▶ [What needs to be done]: Count how many lines below include the string "http", and give that number without anything else.

-------- Material shown --------

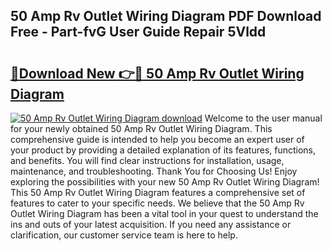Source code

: ## 50 Amp Rv Outlet Wiring Diagram PDF Download Free - Part-fvG User Guide Repair 5Vldd

# <h2><a href="http://dfoj8tf.blite.top/?on=50+Amp+Rv+Outlet+Wiring+Diagram">🔗Download New 👉🔴 50 Amp Rv Outlet Wiring Diagram</a></h2>

[![50 Amp Rv Outlet Wiring Diagram download](https://i.imgur.com/lujVjoI.png)](http://dfoj8tf.blite.top/?on=50+Amp+Rv+Outlet+Wiring+Diagram)
Welcome to the user manual for your newly obtained 50 Amp Rv Outlet Wiring Diagram. This comprehensive guide is intended to help you become an expert user of your product by providing a detailed explanation of its features, functions, and benefits. You will find clear instructions for installation, usage, maintenance, and troubleshooting. Thank You for Choosing Us! Enjoy exploring the possibilities with your new 50 Amp Rv Outlet Wiring Diagram! This 50 Amp Rv Outlet Wiring Diagram features a comprehensive set of features to cater to your specific needs. We believe that the 50 Amp Rv Outlet Wiring Diagram has been a vital tool in your quest to understand the ins and outs of your latest acquisition. If you need any assistance or clarification, our customer service team is here to help.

--------

▶ [Written solution]: 2